3. 主動濕化溫度: ①常溫:開始實施NIPPV治療的最初4 h給予常溫濕化,即室溫22~24 ℃;②低溫:從NIPPV治療的第5個小時開始,調節呼吸機加熱加濕器的溫度為31 ℃,第5個小時為適應期,從第6個小時起計算治療時間,持續4 h;③高溫:從NIPPV治療的第10個小時開始,調節加熱加濕器的溫度為34 ℃,第10個小時為適應期,從第11個小時起計算治療時間,持續4 h。
1. 安全性評價: 動脈血氣氧分壓(arterial partial pressure of oxygen, PaO2)、二氧化碳分壓(arterial partial pressure of carbon dioxide, PaCO2)、SpO2、呼吸頻率(respiratory rate, RR):在各組治療實施的第4個小時末檢測患者血氣分析及觀察呼吸頻率。
2. 有效性評價
(1)舒適度: ①主觀舒適度:采用視覺模擬評分尺,根據患者主觀感受,由1~100進行評分( 1為非常不舒服,難以耐受; 100分為非常舒適;如患者拒絕繼續使用則判為不耐受,得分為0分[10]); ②客觀舒適度:A. 口腔干燥、鼻部不適:患者主訴有口腔干燥、鼻部不適。B.痰液黏稠度:根據痰液黏稠度評價標準[11]:+: 痰液如米湯或白色泡沫樣,痰液易咳出或吸出; ++: 痰液外觀比較黏稠,咳痰較困難; +
++:痰液外觀明顯黏稠,常呈黃色,痰液咳出困難; ++++:有血性痰或痰痂形成。
(2)口渴: ①口渴評分:采用數字評分法[12]評估患者口渴情況,將一條直線平均分為10份,每個點用0~10共11個數字標記,代表不同的口渴程度,患者根據自己的口渴程度進行評分。評估患者在實施不同氧療溫度時的口渴評分;②喝水需求:在不同濕化溫度期間,患者因口渴主動提出喝水的次數。
采用SPSS19.0統計軟件,計量資料三種溫度間比較采用方差分析,等級資料采用秩和檢驗,比較采用LSD方法,P<0.05表示差異有統計學意義。

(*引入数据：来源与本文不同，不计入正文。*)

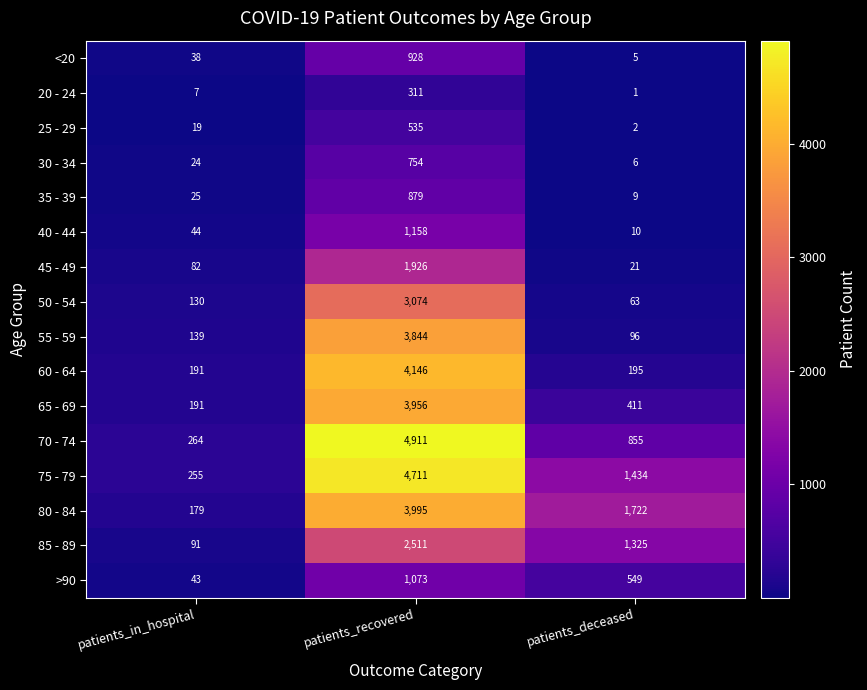

Is it true that 20 - 24 equals 1 at patients_deceased?

True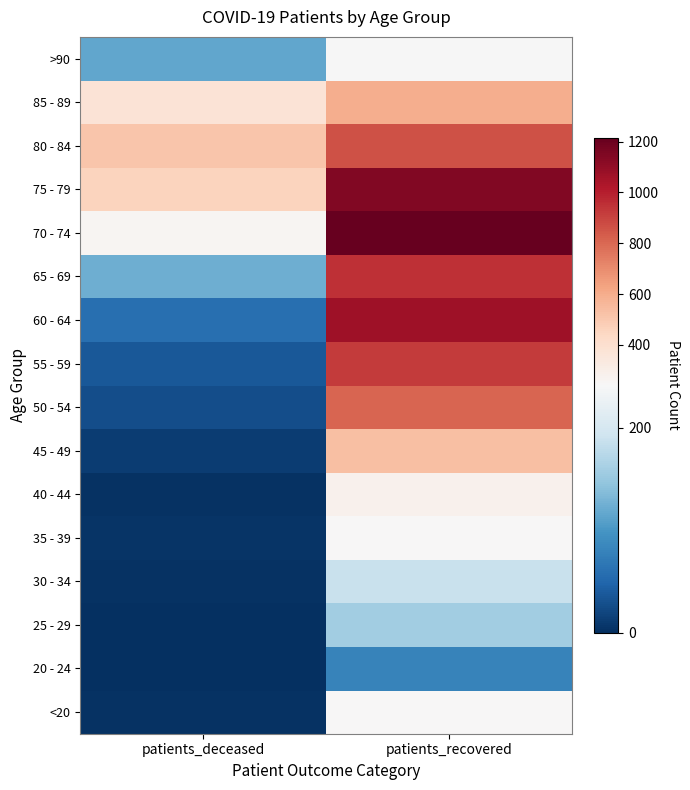

Rank the series at patients_recovered from highest to lowest value.

70 - 74, 75 - 79, 60 - 64, 65 - 69, 55 - 59, 80 - 84, 50 - 54, 85 - 89, 45 - 49, 40 - 44, <20, 35 - 39, >90, 30 - 34, 25 - 29, 20 - 24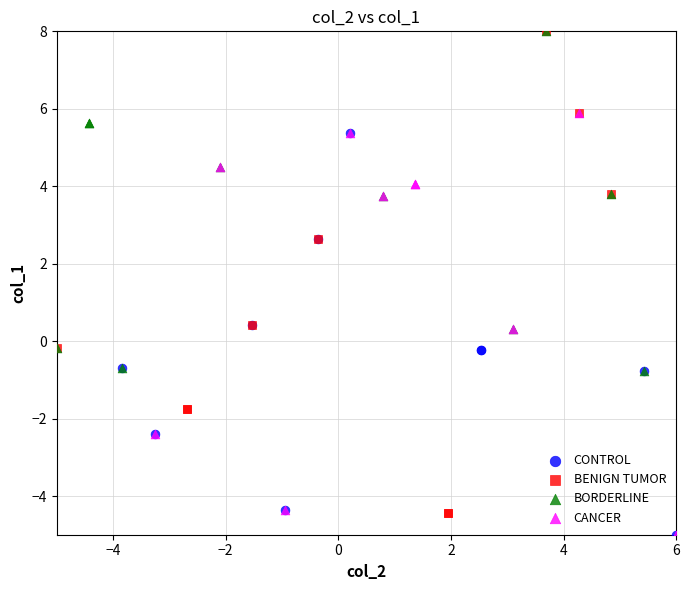

Which series has the largest Y range (max minus min)?

BENIGN TUMOR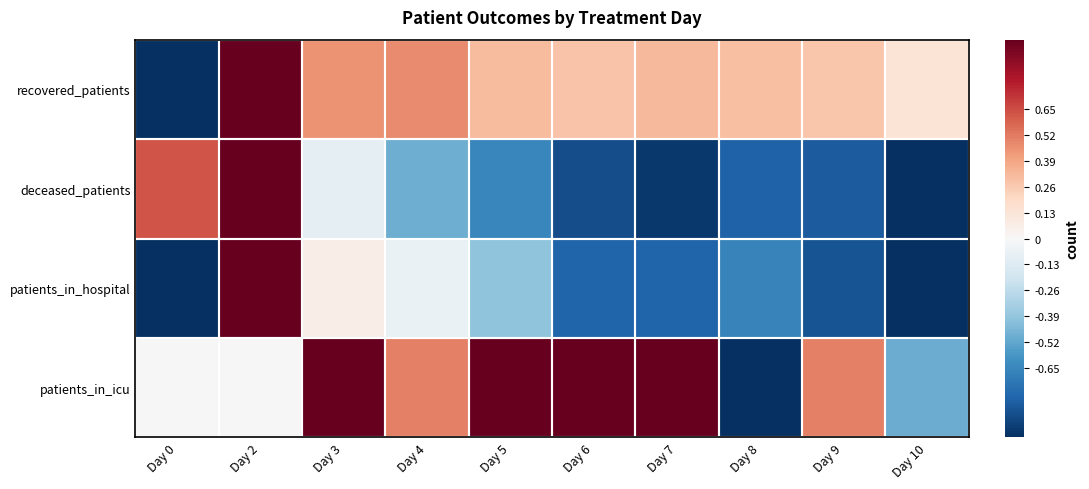

Reading left to right, extract all data points from this chart.

recovered_patients: Day 0=-1.0	Day 2=1.0	Day 3=0.5	Day 4=0.5	Day 5=0.3	Day 6=0.3	Day 7=0.3	Day 8=0.3	Day 9=0.3	Day 10=0.1
deceased_patients: Day 0=0.6	Day 2=1.0	Day 3=-0.1	Day 4=-0.5	Day 5=-0.7	Day 6=-0.9	Day 7=-1.0	Day 8=-0.8	Day 9=-0.8	Day 10=-1.0
patients_in_hospital: Day 0=-1.0	Day 2=1.0	Day 3=0.1	Day 4=-0.1	Day 5=-0.4	Day 6=-0.8	Day 7=-0.8	Day 8=-0.7	Day 9=-0.9	Day 10=-1.0
patients_in_icu: Day 0=0.0	Day 2=0.0	Day 3=1.0	Day 4=0.5	Day 5=1.0	Day 6=1.0	Day 7=1.0	Day 8=-1.0	Day 9=0.5	Day 10=-0.5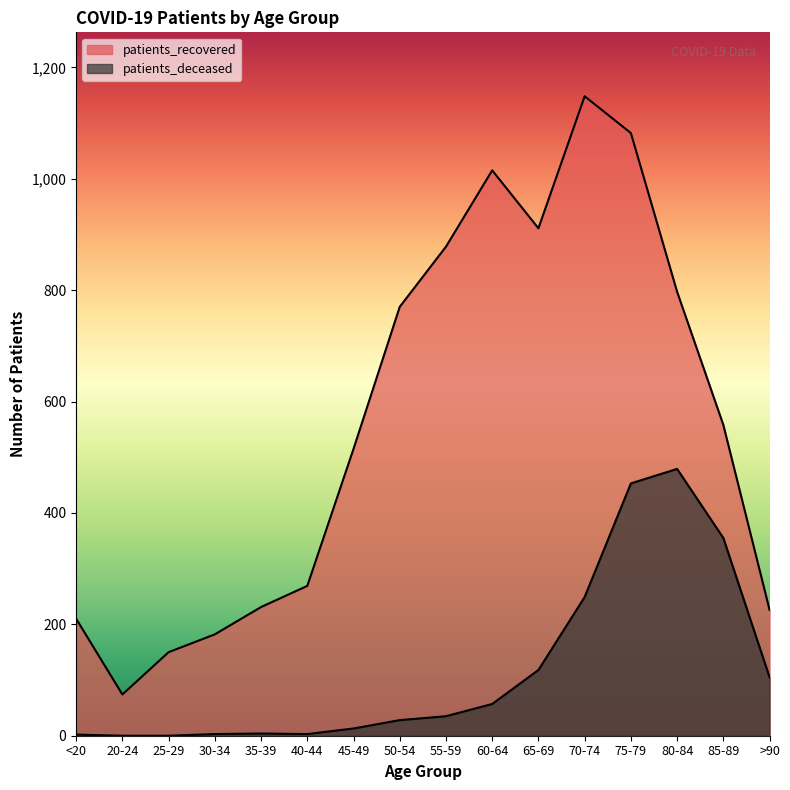

What is the value of the patients_deceased point at the 10th from the left?

57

三種溫度下患者主動濕化前后的PaO2、RR情況比較,差異無統計學意義(P>0.05);PaCO2和SpO2比較,差異有統計學意義(P<0.05),見表1。
患者舒適度觀察分為主觀舒適度和客觀舒適度,主觀舒適度評價中常溫感覺最佳,高溫評分最低。客觀舒適度評價中口咽干燥情況比較,差異有統計學意義(P<0.05),見表2。患者舒適度評分多重比較,見表3。

表2 患者不同溫度濕化后舒適度的比較

表3 患者舒適度評分多重比較(LSD)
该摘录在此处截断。